Yeah we are looking forward to it but at the same time I am ridiculously nervous about it as well.

I am just hoping to find a good person that can get my yard nice and level. I had someone do it for my Intex and they did a Tick-poor job so my Intex has been out of whack since day one (a little more than 2 years now) so I want to be sure this is RIGHT! My yard is not too bad but it's off enough to need a bobcat or something to level it out vs hitting it with a shovel and some muscle. If the yard is super level I am honestly not too worried about the install. The county is going to give me Crud (they already have) but I have dealt with them on other fronts before and got passed it.

You guys have any opinion on whether I should use the Waterco or the Hayward?

Also I have an old "metal" shed not too far from where the pool will be (25-30 feet maybe). What do you guys think about burying some pvc lines from the shed to the pool and placing the equipment in there vs next to the pool. Shed is probably 12'x12'x6'. It doesn't leak and has a pretty level wooden floor. We were going to just remove it since it is no longer needed (we have a nice new big wooden shed for all my Crud).

NWMNMom said:
Well congrats on the new pool!! You will be so happy with the added space compared to the Intex - it will seem like an ocean! I can't speak for wedding cake steps since I have Biltmores - I believe they are about 25" wide and go out from the wall about 36" - the reason I chose them is that they have a "flow through" design so the water/circulation goes through them and I have never had a problem with algae as some people do. You do have to have the correct weights to keep them down, but that applies to wedding cake steps too - we have a member who came up with a great idea using PVC filled with concrete and capped with eyehooks drilled in so they can be tied up and pulled out as needed. WAY better than using sandbags in any of the steps.

Thanks for the info on the Biltmores that's what I need to know and 3 feet into the pool is not bad and I can certainly live with it in order to have some nice stable steps (will make the wife happy too).


Greg
 
tmyers said:
Greg, on #5 on your list, it's my understanding that you should not cut the new liner out for the skimmer or return until you have water filled to there locations.

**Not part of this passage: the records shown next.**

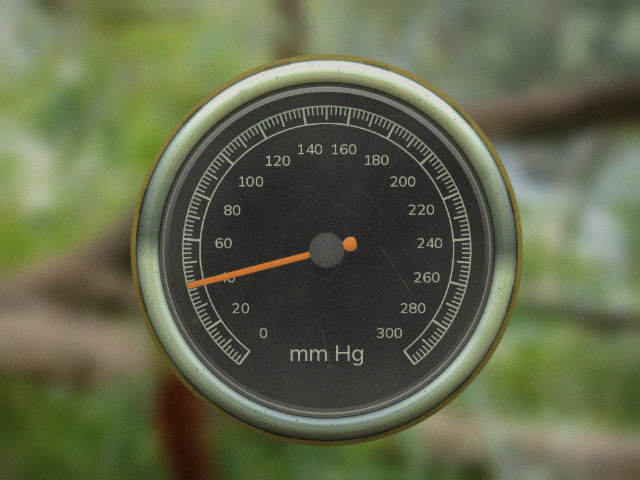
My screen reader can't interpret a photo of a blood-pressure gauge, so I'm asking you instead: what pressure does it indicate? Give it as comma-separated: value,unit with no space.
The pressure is 40,mmHg
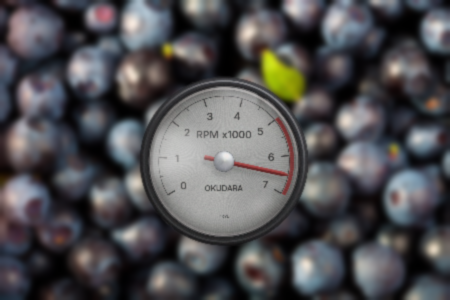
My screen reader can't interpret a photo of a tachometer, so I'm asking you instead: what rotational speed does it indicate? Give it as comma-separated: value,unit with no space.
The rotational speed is 6500,rpm
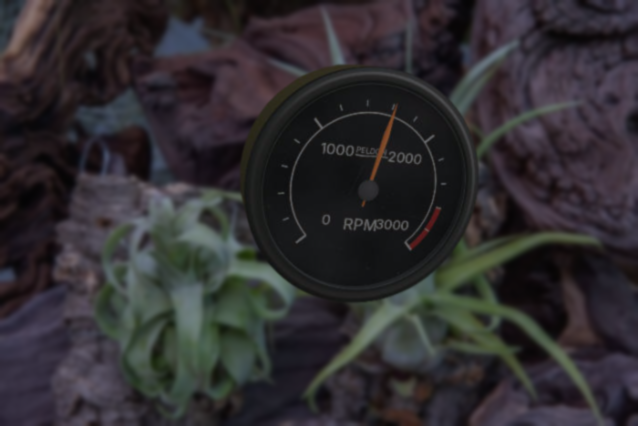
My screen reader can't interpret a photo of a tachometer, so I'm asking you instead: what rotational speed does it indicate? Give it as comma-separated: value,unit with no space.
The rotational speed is 1600,rpm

Hmm good thought, guess I didn't even think about that to be honest with you.

Greg
 
Greg...congrats...the only thing to check on with the county is that you may need up to a 33' level circle around the pool, unless there is a fence on the pool wall.

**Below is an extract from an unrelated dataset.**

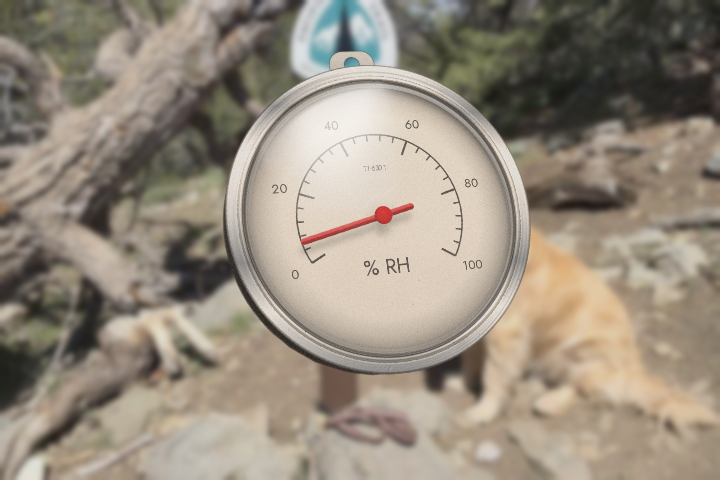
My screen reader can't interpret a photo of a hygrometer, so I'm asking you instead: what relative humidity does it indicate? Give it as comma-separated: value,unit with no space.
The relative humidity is 6,%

In my town if you are using the pool wall as a 4ft barrier you have to ensure the surrounding ground going out 3ft is at the same level. If I decided to backfill up to the pool wall, I would have had to add fencing to the top of the pool.

Just something to check on with the town, if you need to get a permit/approval.
 
The county is a pain but all we have to do is have removable steps to not need a barrier permit. Our yard is already fenced in so we are good there as well.

Crummy part is that I need a $125 regular permit, $99 electrical permit, 3 sets of drawings for pool placement with all measurements, 3 sets of schematics of the pool but they said I can get the permits in one day (ie come in, wait and get it that day). I guess that's not too horrible.

Property line offsets messed us up as we wanted to put it close to the house and next to our deck that we are redoing but no can do thanks to my weird shaped yard. We decided to bite the bullet and eat up most of our yard for the pool instead (hopefully I won't regret this decision ... yikes)

Greg
 
We just replaced our liner and added many of the items you have listed. With the wall foam you will want to be sure you have enough adhesive as the recommended amount was not enough for ours and we had to run for more. Install floor pad, then wall foam, then cove - have extra spray adhesive to get good, tight cove placement. Cut wall foam out almost 2 inches more than skimmer and return holes so it doesn't interfere with the gaskets. Wait until water is about 6-8" below return before cutting skimmer and return holes in liner.